Visible and Invisible Disabilities: Creating Inclusive Environments for Students and Faculty
AHA Session 144
Society for Military History 1
Friday, January 6, 2017: 3:30 PM-5:00 PM
Mile High Ballroom 3B (Colorado Convention Center, Ballroom Level)
Panel:
Mark Grimsley, Ohio State University
Heather Salazar, Ohio University
Sara A. Vogt, University of Wisconsin–Whitewater
Mary Elizabeth Walters, University of North Carolina at Chapel Hill
Session Abstract
In 2008 the American Historical Association created the Task Force on Disability (TFD) to promote the historical study of disability and to make the AHA and the historical profession a more welcoming environment for those with disabilities. That year, the National Center for Education Statistics found that 7.6 percent of graduate students reported a disability.1 This roundtable aims to build upon the work of the TFD and particularly the results of its 2010 survey that found graduate students and historians with disability faced misunderstandings, bias, and administrative obstacles at every stage of a career.2 By examining the experiences of two graduate students, one faculty member, and an associate director at a disability center, the roundtable hopes to start a conversation on the many faces of disability in academia. From falling asleep in stairwells to conducting research in Albania, Mary Elizabeth Walters will discuss her experiences navigating graduate school at the University of North Carolina and her service with the Society for Military History. Walters will explore the strategies she, the UNC history department, and the SMH employed to create supportive and safe environments, as well as administrative obstacles that constrained accommodations. During her second semester at Ohio University, Heather Salazar suffered severe burns and spent two months in a burn unit.
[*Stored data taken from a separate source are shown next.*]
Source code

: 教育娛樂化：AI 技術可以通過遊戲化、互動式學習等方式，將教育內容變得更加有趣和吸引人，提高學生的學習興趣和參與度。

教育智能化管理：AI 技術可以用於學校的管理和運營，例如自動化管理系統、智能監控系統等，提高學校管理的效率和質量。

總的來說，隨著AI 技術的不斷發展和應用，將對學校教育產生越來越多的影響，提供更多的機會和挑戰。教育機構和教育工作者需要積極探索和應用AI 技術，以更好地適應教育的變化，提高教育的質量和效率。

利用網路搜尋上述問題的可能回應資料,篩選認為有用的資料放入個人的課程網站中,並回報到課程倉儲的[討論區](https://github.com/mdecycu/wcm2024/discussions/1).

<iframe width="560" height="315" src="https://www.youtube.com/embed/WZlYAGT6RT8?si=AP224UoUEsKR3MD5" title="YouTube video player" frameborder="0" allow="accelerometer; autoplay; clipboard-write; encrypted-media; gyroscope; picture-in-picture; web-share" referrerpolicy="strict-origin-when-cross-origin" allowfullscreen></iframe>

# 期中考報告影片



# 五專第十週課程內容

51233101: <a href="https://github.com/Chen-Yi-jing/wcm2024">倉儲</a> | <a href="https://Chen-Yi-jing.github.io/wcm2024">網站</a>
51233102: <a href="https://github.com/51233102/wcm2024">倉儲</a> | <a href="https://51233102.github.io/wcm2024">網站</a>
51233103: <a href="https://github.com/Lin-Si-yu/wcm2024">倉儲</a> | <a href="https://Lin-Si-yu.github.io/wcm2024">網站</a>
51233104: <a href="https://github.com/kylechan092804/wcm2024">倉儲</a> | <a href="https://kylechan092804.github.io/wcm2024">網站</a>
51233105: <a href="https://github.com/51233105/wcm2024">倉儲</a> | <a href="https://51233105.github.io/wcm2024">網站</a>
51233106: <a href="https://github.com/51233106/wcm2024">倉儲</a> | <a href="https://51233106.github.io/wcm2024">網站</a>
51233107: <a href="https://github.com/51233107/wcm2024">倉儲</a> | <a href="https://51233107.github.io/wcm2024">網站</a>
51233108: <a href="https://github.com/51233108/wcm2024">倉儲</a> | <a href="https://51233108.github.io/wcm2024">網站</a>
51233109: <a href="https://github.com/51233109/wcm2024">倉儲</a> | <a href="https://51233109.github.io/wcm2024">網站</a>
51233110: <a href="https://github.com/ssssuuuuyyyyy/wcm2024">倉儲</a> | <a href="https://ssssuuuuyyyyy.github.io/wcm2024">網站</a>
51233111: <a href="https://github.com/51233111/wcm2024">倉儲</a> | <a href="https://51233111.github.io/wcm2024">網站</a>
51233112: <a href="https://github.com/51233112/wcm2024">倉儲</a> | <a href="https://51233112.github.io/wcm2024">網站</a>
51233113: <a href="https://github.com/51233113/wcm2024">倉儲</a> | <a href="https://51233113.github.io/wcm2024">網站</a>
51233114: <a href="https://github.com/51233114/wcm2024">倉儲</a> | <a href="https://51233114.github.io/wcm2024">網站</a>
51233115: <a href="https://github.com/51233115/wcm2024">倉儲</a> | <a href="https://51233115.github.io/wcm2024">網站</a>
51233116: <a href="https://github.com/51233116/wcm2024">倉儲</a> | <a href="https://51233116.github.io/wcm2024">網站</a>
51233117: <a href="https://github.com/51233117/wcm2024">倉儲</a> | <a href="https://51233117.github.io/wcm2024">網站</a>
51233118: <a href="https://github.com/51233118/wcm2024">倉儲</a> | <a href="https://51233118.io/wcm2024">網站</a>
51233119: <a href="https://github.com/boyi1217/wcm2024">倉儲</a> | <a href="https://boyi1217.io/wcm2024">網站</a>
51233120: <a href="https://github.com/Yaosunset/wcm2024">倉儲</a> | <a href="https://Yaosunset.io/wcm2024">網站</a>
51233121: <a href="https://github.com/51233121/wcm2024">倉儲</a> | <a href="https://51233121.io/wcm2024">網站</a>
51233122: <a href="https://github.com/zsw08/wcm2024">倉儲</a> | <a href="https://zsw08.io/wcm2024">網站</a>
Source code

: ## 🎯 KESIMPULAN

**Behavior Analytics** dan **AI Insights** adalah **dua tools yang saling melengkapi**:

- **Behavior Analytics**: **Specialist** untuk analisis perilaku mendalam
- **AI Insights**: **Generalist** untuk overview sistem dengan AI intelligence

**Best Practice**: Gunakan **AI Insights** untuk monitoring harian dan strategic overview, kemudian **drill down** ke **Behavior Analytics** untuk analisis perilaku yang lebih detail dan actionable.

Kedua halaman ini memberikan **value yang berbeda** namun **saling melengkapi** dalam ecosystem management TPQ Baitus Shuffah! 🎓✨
Salazar’s presentation will examine the challenges of facing a life threatening injury during a Ph.D. program and the extraordinary way in which her department ensured that she received the physical and mental help she needed and that she could remain a Ph.D. student.
Shifting to a faculty perspective, Mark Grimsley will explore the varied environments he has experienced as a result of going public with his bipolar disorder. Grimsley will discuss how this openness has allowed him to be more active in managing the disorder, to provide support to students with similar disorders, but how these steps are facilitated by his position as a tenured professor and likely would be more difficult for non-tenured faculty. Finally, Sara Vogt will discuss the resources that Disability Services can provide to students and faculty. Focusing on the Disability Resource Center at the University of Illinois at Chicago, Vogt examines the shift in disability services from a medical model to one rooted is socio-cultural perspectives and how this shift benefits students and faculty. By combining these perspectives, the roundtable hopes to provide insights into strategies that graduate students and professors with disability can do to help themselves. Second, we aim to highlight strategies that colleagues and departments can utilize to help students and faculty members with disability. Most importantly, the roundtable will raise awareness of disability in academia and help combat the stigmas often attached to disability that so often add to the individual’s stress and struggle to cope with their own daily challenges.